The first setback happened just as the calendar turned to May and stems from the blockbuster Federal lawsuit filed by Kushner Companies last year. The case alleged that anti-Trump bias from the city was the root cause behind the company’s stalled One Journal Square project, and Kushner had filed a request for records from the city regarding various tax abatements that were granted to other developers at the time.
After the city told Kushner their request was “overly broad,” the company filed an Open Public Records Act (OPRA) lawsuit and won a favorable ruling from Judge Francis Schultz in Hudson County Court. The city will have to turn over the requested records and is liable for legal expenses because Kushner was the prevailing party, and Schultz ruled on April 29 that Jersey City will have to pay Kushner’s legal fees of $95,000.

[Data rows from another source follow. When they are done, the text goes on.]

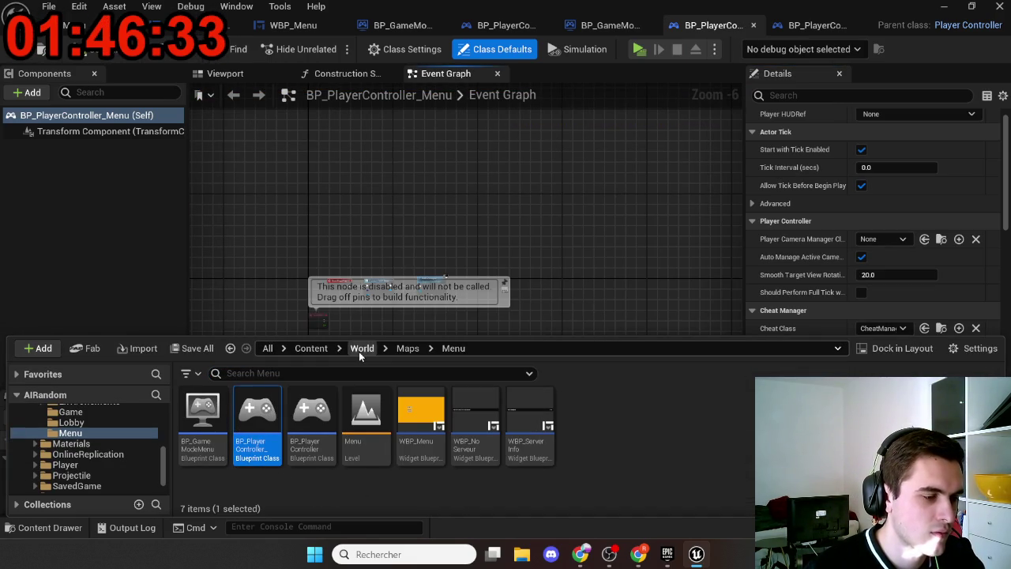
pyautogui.doubleClick(203, 415)
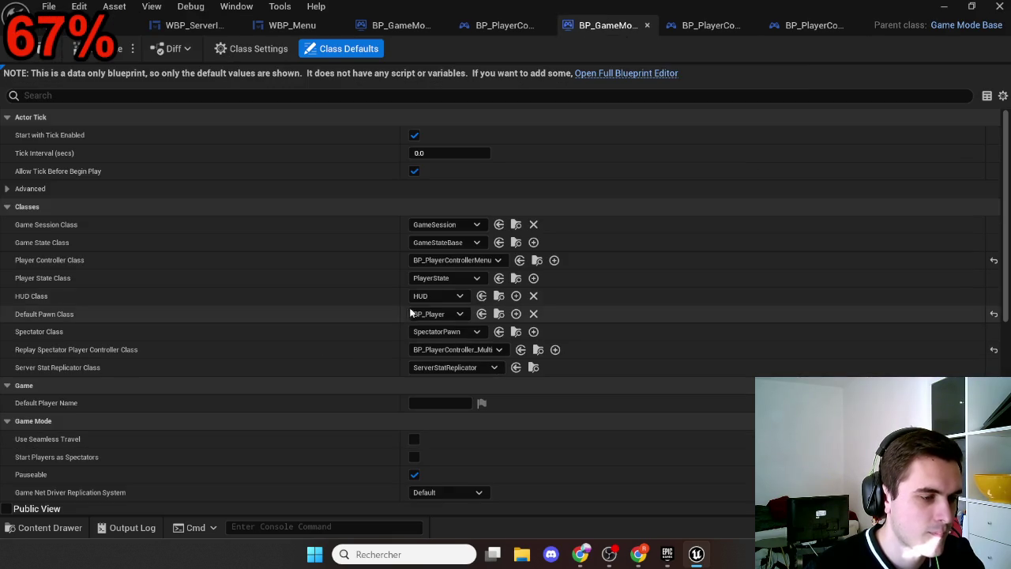
pyautogui.click(454, 261)
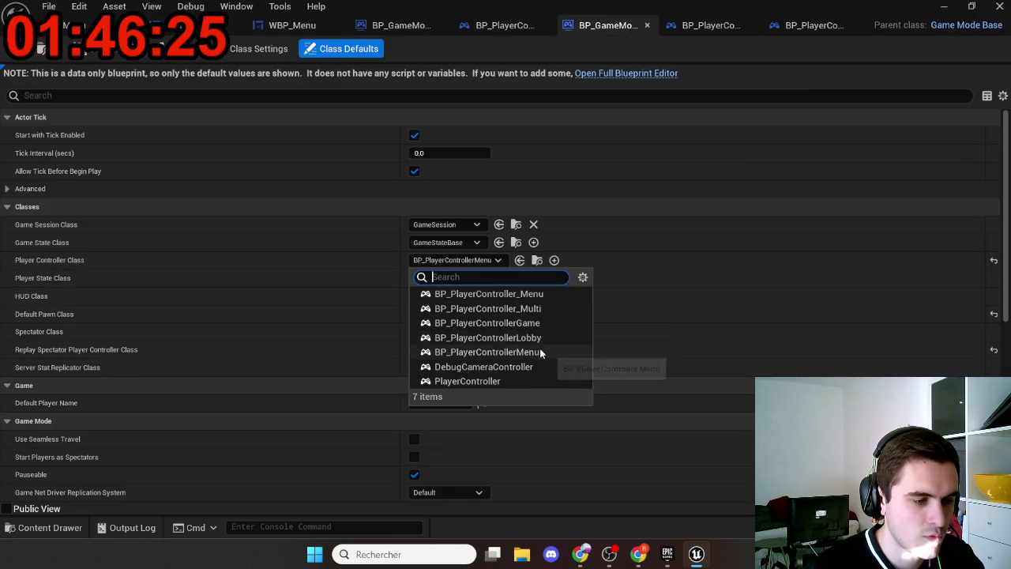
pyautogui.click(532, 294)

On the heels of that ruling, another OPRA lawsuit has not gone the city’s way. This one stems from a legal challenge over the Sixth Street Embankment, an abandoned elevated freight line that the city wishes to turn into a park. The land is owned by Steve and Victoria Hyman, who filed a lawsuit in 2016 over an ordinance that the city passed that was meant as a step to acquire the land.
The Hymans were seeking bills, invoices, vouchers, and communications between the city and outside parties as part of their case and filed a separate OPRA lawsuit looking to obtain them. Last week, a two-judge appellate panel affirmed the city violated OPRA for not turning over the records and ordered they pay the Hyman’s legal bills of $42,000.